Conclusione: A partire dall’ ascesa al potere del fascismo mi sembra che risulti evidente come in un crescendo progressivo del consolidarsi del regime fascista Bruno Misèfari, dovendo rinunciare a un’ attività politica alla luce del sole, si sia sempre più impegnato in una resistenza, per quanto possibile, attiva contro l’opprimente incombenza quotidiana poliziesca nella sua vita privata e professionale e contro i suoi avversari, che egli chiama "camorristi ammantati di industrialismo" che lo volevano defraudare del suo "annoso lavoro" di appassionato scopritore di giacimenti minerari e di direttore tecnico degli scavi. Il suo stato d'animo è ben espresso in una lettera a Pia non molto tempo prima di morire. (cfr. brano)
Brano da commentare: “ ... Sono stanco , ma non domo. Ho la febbre della lotta. Mi duole solo che debba sprecare le mie energie per questioni in cui non c’è luce d’ ideale. Ma debbo sprecarle, per conservazione e per istinto guerriero…” ( Lettera di Bruno Misèfari a Pia il 15 marzo 1935, Roma)
Bibliografia: Pia Zanolli Misèfari, L’anarchico di Calabria. La grande esperienza di una vita intera con Bruno Misèfari. La Nuova Italia, 1972 p. 272
NOTA: Queste mie considerazioni personali sulla vita di Bruno e Pia Misèfari e in particolare sugli anni da loro vissuti, in Italia, durante la dittatura fascista sono state motivate anche dalle riflessioni, di Natale Musarra nell’ articolo pubblicato Un servizio al buon Misefari pubblicato su Umanità Nova il 17 aprile 2021. Anche io, come lui, sono del parere che non sia bene seguire “ la strada del silenzio” nei confronti “di chi getta fango sulla nostra storia e sui nostri più sperimentati militanti”. Mi ha fatto riflettere anche l’osservazione di Tripodi su chi come me non ha ancora capito “ cosa significa scrivere storia anche attraverso i documenti” . Ammetto che quanto ho scritto in questo blog su Bruno Misefari e Pia Zanolli Misefari è stato dettato, oltre che dalla ricerca, per quanto mi è stato possibile, della "verità storica", dall’ empatia che provo nei loro confronti e per le loro esperienze di vita. Questo d’altronde vale per ogni anarchic*, che ho inserito in “cretastorie”.

* _DATI DISPONIBILI_
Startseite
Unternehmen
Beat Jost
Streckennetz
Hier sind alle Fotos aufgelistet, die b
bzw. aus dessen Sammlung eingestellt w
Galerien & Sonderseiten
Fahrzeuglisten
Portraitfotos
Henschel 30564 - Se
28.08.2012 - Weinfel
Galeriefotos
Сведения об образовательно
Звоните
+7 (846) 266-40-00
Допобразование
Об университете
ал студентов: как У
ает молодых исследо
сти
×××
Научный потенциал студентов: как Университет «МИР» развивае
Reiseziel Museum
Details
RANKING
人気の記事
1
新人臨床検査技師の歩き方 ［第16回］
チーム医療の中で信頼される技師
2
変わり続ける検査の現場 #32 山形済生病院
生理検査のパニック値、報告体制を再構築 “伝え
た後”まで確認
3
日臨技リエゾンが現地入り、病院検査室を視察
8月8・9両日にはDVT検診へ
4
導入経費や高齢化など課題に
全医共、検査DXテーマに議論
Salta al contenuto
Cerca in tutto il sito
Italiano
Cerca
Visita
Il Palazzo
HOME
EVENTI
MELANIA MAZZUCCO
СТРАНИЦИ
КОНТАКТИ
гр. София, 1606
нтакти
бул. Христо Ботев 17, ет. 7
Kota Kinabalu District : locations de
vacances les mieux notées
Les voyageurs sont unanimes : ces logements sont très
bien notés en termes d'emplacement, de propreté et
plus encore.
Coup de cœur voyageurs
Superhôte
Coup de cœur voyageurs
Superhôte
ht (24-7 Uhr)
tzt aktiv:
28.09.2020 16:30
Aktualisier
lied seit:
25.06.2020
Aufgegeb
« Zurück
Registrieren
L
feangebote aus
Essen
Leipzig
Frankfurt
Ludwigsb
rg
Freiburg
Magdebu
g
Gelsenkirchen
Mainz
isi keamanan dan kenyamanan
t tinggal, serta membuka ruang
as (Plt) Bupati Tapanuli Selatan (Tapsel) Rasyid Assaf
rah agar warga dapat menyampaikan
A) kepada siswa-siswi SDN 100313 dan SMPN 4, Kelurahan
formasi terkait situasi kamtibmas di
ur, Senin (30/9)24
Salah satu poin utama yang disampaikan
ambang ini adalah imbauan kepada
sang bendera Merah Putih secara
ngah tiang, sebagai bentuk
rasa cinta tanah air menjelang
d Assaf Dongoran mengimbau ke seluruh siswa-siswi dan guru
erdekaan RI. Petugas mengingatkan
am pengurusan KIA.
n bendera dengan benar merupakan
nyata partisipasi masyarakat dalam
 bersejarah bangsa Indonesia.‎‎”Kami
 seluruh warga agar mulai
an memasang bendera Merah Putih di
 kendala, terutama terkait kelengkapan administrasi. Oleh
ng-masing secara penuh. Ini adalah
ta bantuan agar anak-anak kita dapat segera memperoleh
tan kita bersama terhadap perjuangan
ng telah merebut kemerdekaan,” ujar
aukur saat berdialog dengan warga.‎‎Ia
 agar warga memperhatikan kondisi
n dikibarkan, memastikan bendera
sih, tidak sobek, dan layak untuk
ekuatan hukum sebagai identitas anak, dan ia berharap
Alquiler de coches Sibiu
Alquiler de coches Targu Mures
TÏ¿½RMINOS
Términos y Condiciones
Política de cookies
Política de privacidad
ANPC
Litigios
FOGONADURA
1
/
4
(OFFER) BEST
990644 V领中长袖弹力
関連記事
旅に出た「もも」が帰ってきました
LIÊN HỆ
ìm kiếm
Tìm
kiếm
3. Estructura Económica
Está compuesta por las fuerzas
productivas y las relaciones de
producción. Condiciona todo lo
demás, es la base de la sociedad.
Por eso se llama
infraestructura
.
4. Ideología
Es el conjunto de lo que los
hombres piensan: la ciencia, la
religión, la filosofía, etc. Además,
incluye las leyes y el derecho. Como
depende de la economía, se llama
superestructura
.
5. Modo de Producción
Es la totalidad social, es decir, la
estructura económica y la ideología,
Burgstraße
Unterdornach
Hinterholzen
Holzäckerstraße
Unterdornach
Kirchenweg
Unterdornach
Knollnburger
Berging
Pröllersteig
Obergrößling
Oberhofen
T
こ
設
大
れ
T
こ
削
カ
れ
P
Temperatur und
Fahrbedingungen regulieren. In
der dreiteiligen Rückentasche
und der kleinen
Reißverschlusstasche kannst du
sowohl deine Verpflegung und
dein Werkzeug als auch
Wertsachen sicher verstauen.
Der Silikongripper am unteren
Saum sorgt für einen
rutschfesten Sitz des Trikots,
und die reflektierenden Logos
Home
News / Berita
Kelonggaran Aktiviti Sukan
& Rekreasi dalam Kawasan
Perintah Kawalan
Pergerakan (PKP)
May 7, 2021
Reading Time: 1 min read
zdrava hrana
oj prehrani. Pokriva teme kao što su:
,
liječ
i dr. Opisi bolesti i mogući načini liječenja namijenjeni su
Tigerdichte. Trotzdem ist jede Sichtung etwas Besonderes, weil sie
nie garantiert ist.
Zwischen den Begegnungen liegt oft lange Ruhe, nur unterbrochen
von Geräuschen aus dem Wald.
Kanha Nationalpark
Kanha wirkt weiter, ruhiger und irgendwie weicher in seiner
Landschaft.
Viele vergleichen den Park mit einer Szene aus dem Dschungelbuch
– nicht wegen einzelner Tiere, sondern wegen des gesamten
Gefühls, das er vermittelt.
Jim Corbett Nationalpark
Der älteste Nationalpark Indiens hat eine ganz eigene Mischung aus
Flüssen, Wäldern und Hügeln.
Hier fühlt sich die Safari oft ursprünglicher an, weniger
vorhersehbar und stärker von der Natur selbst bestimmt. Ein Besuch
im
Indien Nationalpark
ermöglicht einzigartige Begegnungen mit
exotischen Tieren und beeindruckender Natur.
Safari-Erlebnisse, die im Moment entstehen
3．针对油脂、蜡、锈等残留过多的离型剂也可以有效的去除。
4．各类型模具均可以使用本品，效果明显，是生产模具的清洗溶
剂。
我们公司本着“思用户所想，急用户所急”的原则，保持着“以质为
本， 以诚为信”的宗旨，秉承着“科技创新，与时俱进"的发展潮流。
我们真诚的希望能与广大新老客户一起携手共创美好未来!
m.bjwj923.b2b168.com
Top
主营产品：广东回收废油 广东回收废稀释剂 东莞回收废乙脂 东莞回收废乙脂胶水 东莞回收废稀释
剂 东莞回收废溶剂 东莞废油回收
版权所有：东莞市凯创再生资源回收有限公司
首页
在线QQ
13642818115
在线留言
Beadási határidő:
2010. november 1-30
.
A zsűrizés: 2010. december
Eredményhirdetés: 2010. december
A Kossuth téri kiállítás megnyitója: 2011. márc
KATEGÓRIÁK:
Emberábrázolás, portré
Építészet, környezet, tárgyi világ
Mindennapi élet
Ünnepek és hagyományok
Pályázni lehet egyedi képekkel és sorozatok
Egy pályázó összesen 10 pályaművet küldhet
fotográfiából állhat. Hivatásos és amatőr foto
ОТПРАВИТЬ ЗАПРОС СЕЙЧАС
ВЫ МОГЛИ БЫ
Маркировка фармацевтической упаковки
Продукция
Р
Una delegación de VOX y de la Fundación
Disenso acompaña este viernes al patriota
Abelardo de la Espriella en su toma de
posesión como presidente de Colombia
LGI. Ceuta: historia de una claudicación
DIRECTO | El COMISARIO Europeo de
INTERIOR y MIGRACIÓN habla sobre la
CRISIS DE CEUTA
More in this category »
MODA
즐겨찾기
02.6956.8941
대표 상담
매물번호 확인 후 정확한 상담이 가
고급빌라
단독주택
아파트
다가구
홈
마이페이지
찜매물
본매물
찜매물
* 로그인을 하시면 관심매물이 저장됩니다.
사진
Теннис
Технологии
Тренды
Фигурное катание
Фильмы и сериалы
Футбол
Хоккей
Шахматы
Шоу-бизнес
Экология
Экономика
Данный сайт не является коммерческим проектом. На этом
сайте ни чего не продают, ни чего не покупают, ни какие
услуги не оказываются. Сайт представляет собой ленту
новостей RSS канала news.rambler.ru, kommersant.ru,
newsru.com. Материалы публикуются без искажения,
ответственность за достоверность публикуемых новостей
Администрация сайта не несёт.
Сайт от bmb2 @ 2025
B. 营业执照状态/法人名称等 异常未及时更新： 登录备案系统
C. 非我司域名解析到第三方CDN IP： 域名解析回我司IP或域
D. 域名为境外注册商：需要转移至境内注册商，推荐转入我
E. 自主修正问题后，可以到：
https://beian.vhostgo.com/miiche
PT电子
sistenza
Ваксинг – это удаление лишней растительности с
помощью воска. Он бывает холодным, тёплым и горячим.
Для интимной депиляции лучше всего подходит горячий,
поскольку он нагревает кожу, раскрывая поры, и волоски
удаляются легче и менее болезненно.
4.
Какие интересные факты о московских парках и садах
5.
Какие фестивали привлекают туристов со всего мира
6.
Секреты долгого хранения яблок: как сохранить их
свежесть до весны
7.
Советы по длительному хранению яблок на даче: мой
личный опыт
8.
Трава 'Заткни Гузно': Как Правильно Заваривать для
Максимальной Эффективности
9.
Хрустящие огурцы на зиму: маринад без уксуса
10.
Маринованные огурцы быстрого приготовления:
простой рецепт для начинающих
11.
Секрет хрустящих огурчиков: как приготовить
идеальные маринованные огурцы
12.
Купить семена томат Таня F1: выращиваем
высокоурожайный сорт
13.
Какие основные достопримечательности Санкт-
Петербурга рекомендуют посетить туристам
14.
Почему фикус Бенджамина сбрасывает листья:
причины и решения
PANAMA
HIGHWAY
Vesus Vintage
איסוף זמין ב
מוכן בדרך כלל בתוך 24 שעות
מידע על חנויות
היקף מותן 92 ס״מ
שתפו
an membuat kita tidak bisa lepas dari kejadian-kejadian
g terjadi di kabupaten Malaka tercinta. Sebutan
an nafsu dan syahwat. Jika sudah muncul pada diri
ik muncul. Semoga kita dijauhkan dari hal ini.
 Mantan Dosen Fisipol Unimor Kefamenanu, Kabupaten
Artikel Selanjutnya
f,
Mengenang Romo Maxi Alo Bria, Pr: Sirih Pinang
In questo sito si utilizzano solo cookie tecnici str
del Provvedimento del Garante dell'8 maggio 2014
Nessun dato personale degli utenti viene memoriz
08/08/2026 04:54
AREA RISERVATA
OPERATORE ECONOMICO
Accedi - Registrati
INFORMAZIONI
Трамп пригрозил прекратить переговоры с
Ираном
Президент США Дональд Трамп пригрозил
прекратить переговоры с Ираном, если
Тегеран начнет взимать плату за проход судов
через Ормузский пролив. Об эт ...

* _COMPITO ASSEGNATO A_
Individua e copia ogni riga delle voci che contiene la stringa "tidak", tenendo conto di maiuscole e minuscole.
* _COMPITO ASSEGNATO B_
Scrivi il seguito del testo estratto su Bruno Misèfari, partendo subito dopo la sua ultima frase.

* _RISPOSTA SCRITTA A_
sih, tidak sobek, dan layak untuk
an membuat kita tidak bisa lepas dari kejadian-kejadian

* _RISPOSTA SCRITTA B_
Lo stesso tipo, più o meno, di empatia, che Giuseppe Tripodi, nel suo scritto autobiografico, Minima personalia, mi sembra provare nei confronti dello stalinista Vittorio Vidali, noto, tra l’ altro, per le sue ingiuriose calunnie contro gli anarchici. (cfr. brano da commentare):Brano da commentare: “ E, a proposito di impegno politico di quel periodo, non posso non ricordare la commossa stretta della mano mutilata di Vittorio Vidali, comandante delle Brigate Internazionali nella guerra civile spagnola, nella conferenza veneziana sul significato della Resistenza cui io e Maria ci eravamo presentati dopo un’ abbondante colazione a base di cannoli siciliani.” (Giuseppe Tripodi, Minima Personalia…)
Bibliografia: Giuseppe Tripodi, Minima Personalia in “Annali del Liceo Classico Amedeo di Savoia”, XXIII- 2010 p. 33 in http://www.liceoclassicotivoli.eu/Liceo_resources/pubblicazioni/ALCAST_2010.pdf ) .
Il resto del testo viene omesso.